Some times can measure extra characteristics that have known population totals. We can often use this information to improve the precision of our estimate.

Ratio estimator

Suppose we draw SRS and obtain $y_1, y_2, ..., y_n$ for primary variable $Y$ and $x_1, x_2, ..., x_n$ for some other variable with known population mean $\mu_X$ . If $R = \mu_Y / \mu_X$ , then $\mu_Y = R \mu_X$ .

$\hat{\mu}_Y = \mu_X \frac{\bar{y}}{\bar{x}}$ $\hat{V}(\hat{\mu}_Y) = \frac{1-f}{n}s_r^2$ , where $s_r^2 = \sum \frac{(y_i - \bar{r}x_i)^2}{n-1}$

Called ratio estimator and in large samples is approximately normally distributed.

Regression estimator

Extends ratio estimator to more general linear regression case.

$\hat{\mu}_LR = \bar{y} + \hat{\beta}(\mu_X - \bar{x})$ $\hat{V}(\hat{\mu}_LR) = \frac{1-f}{n} \sigma^2_Res$ , where $\sigma^2_Res$ is the usual residual sum of squares.

Approximately normally distributed (remember less 2 degrees of freedom).

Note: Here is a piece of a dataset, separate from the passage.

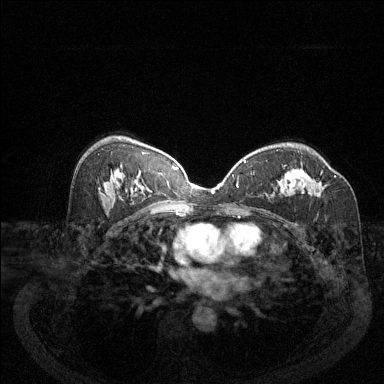
Breast MRI (dynamic contrast-enhanced), one axial slice; slice 78 of 144 in the series (ordered by position); dynamic contrast-enhanced series, time point 2 of 6 at this slice position (early post-contrast); 1.5 T; TE 1.7 ms, TR 4.6 ms; 1.2 mm slice thickness; 384 × 384 image matrix, field of view 340 × 340 mm. Female patient.
Outlined on this slice (semi-automatic segmentation, software-assisted and operator-edited):
- enhancing-tissue mask used for the functional tumour volume (all voxels passing the contrast-enhancement thresholds inside the analysis volume; usually the tumour): bounding box <308,171,325,195> (left, top, right, bottom; pixels)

Asymptotically has better variance than $\hat{\mu}_R$ or $\bar{y}$ .

Ratio and regression estimators in stratified sampling

Separate ratio estimator: estimator for each stratum and then combine using stratum weights.

Combined ratio estimator: form $\bar{y}_st$ and $\bar{x}_st$ and use to form ratio estimate

Both have $\hat{V}(\hat{\mu}_RC) = \sum { W_l^2 \frac{(1-f_l)}{n_l} s^2_l_rs}$ where $s^2_l_rs = \sum \frac{(y_l_j - \bar{r}x_l_j)^2}{n_l-1}$ .

Separate more efficient if sample sizes are large and slopes vary from stratum to stratum, combined if some of the stratum sizes are small.